November 10th, 2007 | Category: AI,game design,genetic algorithms,rpg

As some of you may know, I am currently working on an rpg.(Who isn’t it seems like).

However, I was thinking about different AI ideas that could be implemented in an RPG. For this post, I will focus only on monster/enemy AI.

Now, the first thing that can make rpg battles/dungeons a bit more interesting is a context outside of battle, where what happens in battle does affect the overall dynamic of the dungeon. Here is one possible idea, similar in aspect to a genetic algorithm. Each enemy has a fear and an intelligence rating, randomly assigned within a predetermined racial standard deviation. Say, slimes are smarter than kobolds for example, on average.

Now what this means is that if you cross an enemy’s fear/intelligence barrier, ie, “They’re really tough, maybe I should run.” So they’d try to escape. If they do escape, what happens? Normally, you’d never see that enemy again, or at the very least, never be able to tell. However, what if the enemies that survive or escape you, communicate with each other? And even are able to formulate plans and groups to take advantage of whatever they learn.
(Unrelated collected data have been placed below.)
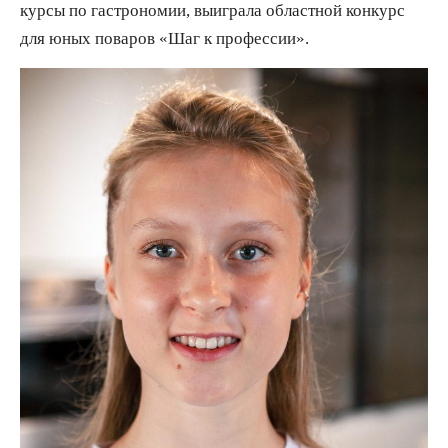
курсы по гастрономии, выиграла областной конкурс
для юных поваров «Шаг к профессии».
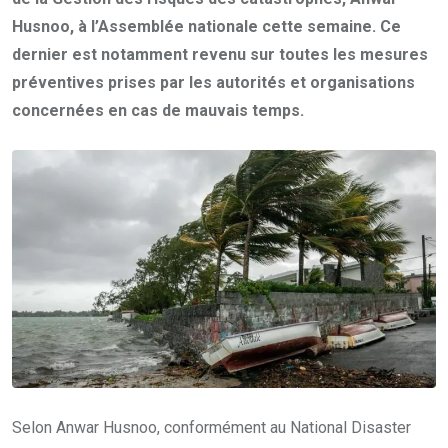
Husnoo, à l’Assemblée nationale cette semaine. Ce
dernier est notamment revenu sur toutes les mesures
préventives prises par les autorités et organisations
concernées en cas de mauvais temps.
Selon Anwar Husnoo, conformément au National Disaster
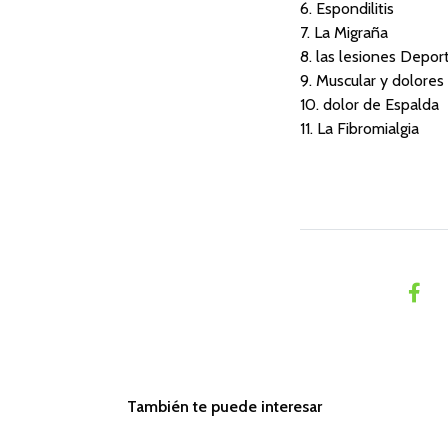
6. Espondilitis
7. La Migraña
8. las lesiones Depor
9. Muscular y dolores 
10. dolor de Espalda
11. La Fibromialgia
También te puede interesar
This can be done by giving escaping monsters a memory, a kind of statistical observation of your performance. Then in a background task, have a couple or more of such monsters communicating their knowledge to each other. Now, based on the length of time since the knowledge was obtained, the detail, and what is observed, different information will be valued more than others. By sharing the information between the monster memories, the background task is able to determine your weaknesses. Say it saw your white mage fall to two hits, but your knight took 10. That would be taken into account.
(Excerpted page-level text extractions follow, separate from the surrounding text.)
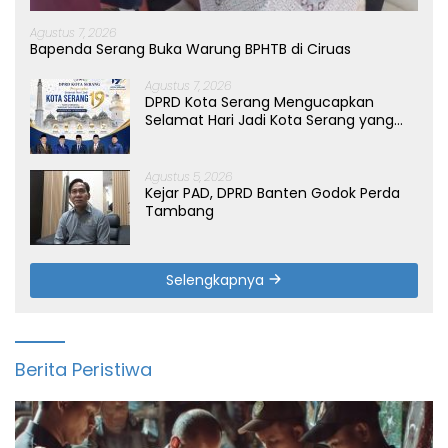
Agustus 7, 2026
Bapenda Serang Buka Warung BPHTB di Ciruas
Agustus 7, 2026
DPRD Kota Serang Mengucapkan
Selamat Hari Jadi Kota Serang yang
ke-19 Tahun
Agustus 5, 2026
Kejar PAD, DPRD Banten Godok Perda
Tambang
Selengkapnya
Berita Peristiwa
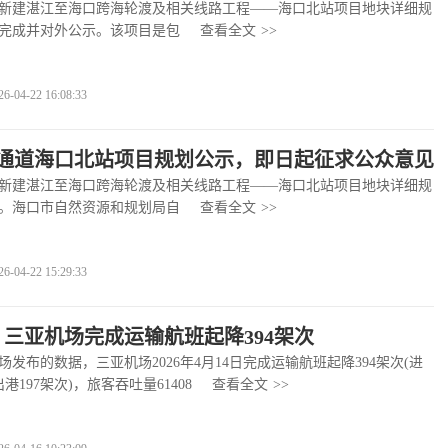
建湛江至海口跨海轮渡及相关线路工程——海口北站项目地块详细规
完成并对外公示。该项目是包
查看全文
>>
4-22 16:08:33
通道海口北站项目规划公示，即日起征求公众意见
建湛江至海口跨海轮渡及相关线路工程——海口北站项目地块详细规
。海口市自然资源和规划局自
查看全文
>>
4-22 15:29:33
日，三亚机场完成运输航班起降394架次
布的数据，三亚机场2026年4月14日完成运输航班起降394架次(进
港197架次)，旅客吞吐量61408
查看全文
>>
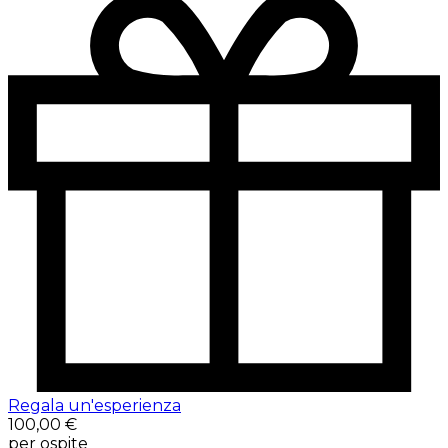
Regala un'esperienza
100,00 €
per ospite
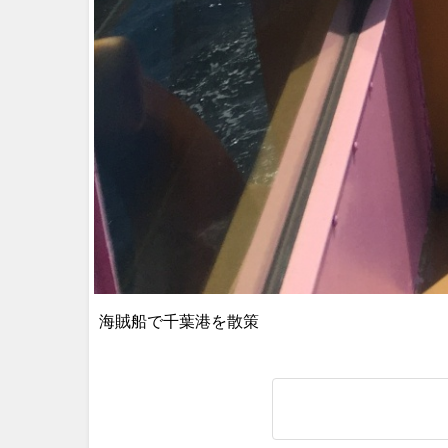
海賊船で千葉港を散策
Then, the enemies would lead a charge against you, with slightly modified battle AI’s. As per our example, focus on the white mage!

And since this would be largely time and number of battles based, the longer you are in the dungeon, the tougher the enemies get.

To balance that, we make it so that when you leave the dungeon, the monsters all forget about you.

This behaves similarly to a genetic algorithm, where the fitness test is fighting you. And the sharing of information is similar to swapping genes, but, in this instance, its a method that can deal with unexpected shifts of the problem space. Whereas, in genetic algorithms, the genes have to fit the problem well, and take a while to adapt. By data-mining observed actions, the enemies can adapt faster than with a genetic algorithm.

Another idea I considered was enemy genes, where each enemy you manage to kill does not reproduce, and thus, the more you fight in an area, the tougher the monsters. However, without a very flexible genetic system(IE, one too powerful to adequately simulate) this would only lead to monsters with stronger and stronger genes. Also, the algorithm would have to be tweaked to show results quicker than most GA’s.